Elisabeth Krimmer is Professor of German at UCDavis, California. She has published widely on the representation of war, gender issues and film in German literature and culture from the eighteenth to the twentieth century. Selected publications: Contemporary Hollywood Masculinities: Gender, Genre, and Politics (2011, co-author Susanne Kord), The Representation of War in German Literature from 1800 to the Present (2010), In the Company of Men: Cross-Dressed Women Around 1800 (2004) and Hollywood Divas, Indie Queens, and TV Heroines: Contemporary Screen Images of Women (2004, co-author: Susanne Kord).
Historic Royal Palaces London
Joanna Marschner is senior curator at Historic Royal Palaces, London. In 2014 she published the study Queen Caroline: Cultural Politics at the Early Eighteenth-Century Court, which explores Caroline’s significant contributions to the arts and culture of her days. Marschner is the lead curator of the exhibition ‘Enlightened Princesses: Caroline, Augusta, Charlotte and the Shaping of the Modern World’, which is currently shown at the Yale Center for British Art and will be on view at Kensington Palace, London from June to November 2017.
Maria Cristina Quintero
María Cristina Quintero has been teaching at Bryn Mawr College, Pennsylvania since 1993 where she is Professor of Spanish and co-director of Comparative Literature and Romance Languages. The primary focus of her teaching and scholarship is Spanish theater and lyric of the so-called ‘Golden Age’, with particular concentration on gender issues and women writers. Recent publications include Gendering the Crown in the Spanish Baroque Comedia (2012) and the co-edited volumes Beyond Spain's Borders: Women Players in Early Modern National Theaters (2017) and Perspectives on Early Modern Women in Iberia and the Americas (2015).

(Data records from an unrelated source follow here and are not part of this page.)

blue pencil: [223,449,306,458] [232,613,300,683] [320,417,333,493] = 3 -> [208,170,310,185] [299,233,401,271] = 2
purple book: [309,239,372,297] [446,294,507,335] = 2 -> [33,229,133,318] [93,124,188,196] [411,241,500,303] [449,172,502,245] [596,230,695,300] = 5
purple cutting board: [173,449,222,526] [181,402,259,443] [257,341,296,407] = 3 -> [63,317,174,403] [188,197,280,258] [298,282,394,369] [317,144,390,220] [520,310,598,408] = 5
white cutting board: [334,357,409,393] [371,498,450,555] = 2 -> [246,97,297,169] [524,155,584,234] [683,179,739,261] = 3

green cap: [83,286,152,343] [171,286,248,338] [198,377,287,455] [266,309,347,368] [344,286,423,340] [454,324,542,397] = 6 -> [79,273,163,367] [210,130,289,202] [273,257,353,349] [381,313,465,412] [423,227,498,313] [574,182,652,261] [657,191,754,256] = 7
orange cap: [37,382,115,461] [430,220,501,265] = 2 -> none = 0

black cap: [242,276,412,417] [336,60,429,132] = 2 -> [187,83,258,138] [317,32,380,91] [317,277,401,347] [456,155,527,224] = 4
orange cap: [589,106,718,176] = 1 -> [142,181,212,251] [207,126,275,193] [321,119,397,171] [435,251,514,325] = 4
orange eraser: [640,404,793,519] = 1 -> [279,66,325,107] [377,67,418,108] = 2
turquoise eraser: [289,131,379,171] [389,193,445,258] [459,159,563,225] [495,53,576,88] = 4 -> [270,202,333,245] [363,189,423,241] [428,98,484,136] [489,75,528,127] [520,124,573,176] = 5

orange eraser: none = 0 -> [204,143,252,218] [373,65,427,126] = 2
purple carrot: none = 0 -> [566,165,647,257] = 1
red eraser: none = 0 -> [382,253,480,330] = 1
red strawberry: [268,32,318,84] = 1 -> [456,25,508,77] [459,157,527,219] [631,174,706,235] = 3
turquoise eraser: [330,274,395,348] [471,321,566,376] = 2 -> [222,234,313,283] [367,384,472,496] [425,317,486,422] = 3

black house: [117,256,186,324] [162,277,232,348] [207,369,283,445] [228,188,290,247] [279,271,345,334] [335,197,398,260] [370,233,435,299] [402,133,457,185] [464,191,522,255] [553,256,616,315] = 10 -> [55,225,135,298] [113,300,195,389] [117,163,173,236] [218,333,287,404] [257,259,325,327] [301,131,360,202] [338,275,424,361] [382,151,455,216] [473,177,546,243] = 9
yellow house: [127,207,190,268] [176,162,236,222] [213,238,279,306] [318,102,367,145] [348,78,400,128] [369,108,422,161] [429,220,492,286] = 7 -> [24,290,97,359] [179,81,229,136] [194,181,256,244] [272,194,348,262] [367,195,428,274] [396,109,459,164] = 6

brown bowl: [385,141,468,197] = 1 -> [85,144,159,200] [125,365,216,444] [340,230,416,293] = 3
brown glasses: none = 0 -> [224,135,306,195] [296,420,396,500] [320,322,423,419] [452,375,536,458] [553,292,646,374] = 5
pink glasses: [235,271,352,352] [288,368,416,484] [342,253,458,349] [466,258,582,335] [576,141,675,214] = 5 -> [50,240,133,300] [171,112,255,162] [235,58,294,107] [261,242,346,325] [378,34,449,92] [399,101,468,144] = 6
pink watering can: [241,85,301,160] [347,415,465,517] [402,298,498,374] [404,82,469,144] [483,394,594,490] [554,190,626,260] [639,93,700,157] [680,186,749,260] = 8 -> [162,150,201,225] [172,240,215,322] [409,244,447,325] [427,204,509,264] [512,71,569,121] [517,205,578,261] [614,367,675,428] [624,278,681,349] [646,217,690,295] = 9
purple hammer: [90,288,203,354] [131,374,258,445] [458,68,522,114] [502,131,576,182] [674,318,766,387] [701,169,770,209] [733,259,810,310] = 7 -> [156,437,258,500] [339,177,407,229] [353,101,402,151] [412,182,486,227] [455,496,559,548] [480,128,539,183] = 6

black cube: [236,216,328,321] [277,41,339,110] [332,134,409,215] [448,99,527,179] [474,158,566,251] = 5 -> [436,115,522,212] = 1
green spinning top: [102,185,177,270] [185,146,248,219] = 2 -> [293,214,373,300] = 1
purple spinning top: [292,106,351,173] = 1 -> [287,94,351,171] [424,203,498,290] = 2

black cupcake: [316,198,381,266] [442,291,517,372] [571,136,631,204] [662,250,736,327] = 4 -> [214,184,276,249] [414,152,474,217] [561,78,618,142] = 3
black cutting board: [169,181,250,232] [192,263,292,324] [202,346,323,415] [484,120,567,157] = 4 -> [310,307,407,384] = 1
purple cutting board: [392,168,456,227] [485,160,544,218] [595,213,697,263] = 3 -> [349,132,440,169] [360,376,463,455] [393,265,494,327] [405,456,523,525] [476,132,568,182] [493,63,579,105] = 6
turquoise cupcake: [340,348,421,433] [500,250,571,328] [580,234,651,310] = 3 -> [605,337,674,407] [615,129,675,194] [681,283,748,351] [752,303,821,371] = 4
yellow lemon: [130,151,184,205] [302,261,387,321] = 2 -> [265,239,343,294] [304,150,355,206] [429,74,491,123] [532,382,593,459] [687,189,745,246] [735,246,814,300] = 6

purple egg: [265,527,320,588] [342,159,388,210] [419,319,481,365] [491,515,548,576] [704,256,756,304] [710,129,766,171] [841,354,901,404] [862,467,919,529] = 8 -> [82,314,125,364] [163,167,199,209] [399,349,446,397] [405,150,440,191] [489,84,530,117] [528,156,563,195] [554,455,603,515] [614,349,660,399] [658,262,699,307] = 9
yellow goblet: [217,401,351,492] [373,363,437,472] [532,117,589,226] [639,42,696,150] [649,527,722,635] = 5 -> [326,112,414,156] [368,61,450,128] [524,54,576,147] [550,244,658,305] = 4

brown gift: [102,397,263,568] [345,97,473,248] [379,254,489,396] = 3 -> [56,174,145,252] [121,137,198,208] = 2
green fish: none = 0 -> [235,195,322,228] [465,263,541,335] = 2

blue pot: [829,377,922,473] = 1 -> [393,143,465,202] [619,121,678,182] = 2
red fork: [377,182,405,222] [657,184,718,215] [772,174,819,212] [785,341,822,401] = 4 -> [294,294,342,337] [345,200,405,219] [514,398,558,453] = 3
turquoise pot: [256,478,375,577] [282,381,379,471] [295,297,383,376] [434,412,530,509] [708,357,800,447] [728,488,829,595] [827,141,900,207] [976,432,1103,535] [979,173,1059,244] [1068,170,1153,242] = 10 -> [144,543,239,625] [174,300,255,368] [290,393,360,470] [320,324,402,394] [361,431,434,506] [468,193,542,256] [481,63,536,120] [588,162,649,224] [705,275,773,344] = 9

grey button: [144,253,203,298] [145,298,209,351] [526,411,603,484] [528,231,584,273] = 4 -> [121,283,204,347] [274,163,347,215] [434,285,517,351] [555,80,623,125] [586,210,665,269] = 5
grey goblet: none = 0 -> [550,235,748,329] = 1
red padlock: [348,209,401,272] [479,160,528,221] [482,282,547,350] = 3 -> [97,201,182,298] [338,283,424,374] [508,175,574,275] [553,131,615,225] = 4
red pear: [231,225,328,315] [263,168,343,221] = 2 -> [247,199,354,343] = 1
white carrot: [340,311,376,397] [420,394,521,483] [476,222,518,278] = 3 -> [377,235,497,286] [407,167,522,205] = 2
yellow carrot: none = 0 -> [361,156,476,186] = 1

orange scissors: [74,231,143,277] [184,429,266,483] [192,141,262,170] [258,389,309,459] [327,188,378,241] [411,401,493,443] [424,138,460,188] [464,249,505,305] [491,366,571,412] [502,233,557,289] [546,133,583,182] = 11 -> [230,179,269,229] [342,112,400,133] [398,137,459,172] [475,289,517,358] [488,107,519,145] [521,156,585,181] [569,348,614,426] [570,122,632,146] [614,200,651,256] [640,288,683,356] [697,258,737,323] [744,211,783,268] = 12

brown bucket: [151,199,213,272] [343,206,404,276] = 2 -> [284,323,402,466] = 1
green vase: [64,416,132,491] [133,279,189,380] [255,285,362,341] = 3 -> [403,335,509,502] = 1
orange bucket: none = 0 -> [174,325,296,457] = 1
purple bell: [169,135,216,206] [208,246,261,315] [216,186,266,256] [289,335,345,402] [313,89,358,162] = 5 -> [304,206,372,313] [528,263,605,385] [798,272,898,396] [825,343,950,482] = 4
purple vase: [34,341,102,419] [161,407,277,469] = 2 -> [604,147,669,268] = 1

Judith Vega is Lecturer in Social and Political Philosophy at the University of Groningen, The Netherlands. Her research generally addresses issues at the intersection of politics and culture, ranging from democracy theory, citizenship and the public sphere, freedom of speech, art and politics to feminist philosophy. She has co-edited the volume titled Cultural Citizenship in Political Theory (2012) and is the author of Isabelle de Charrière en de kritiek van de Verlichting (2005).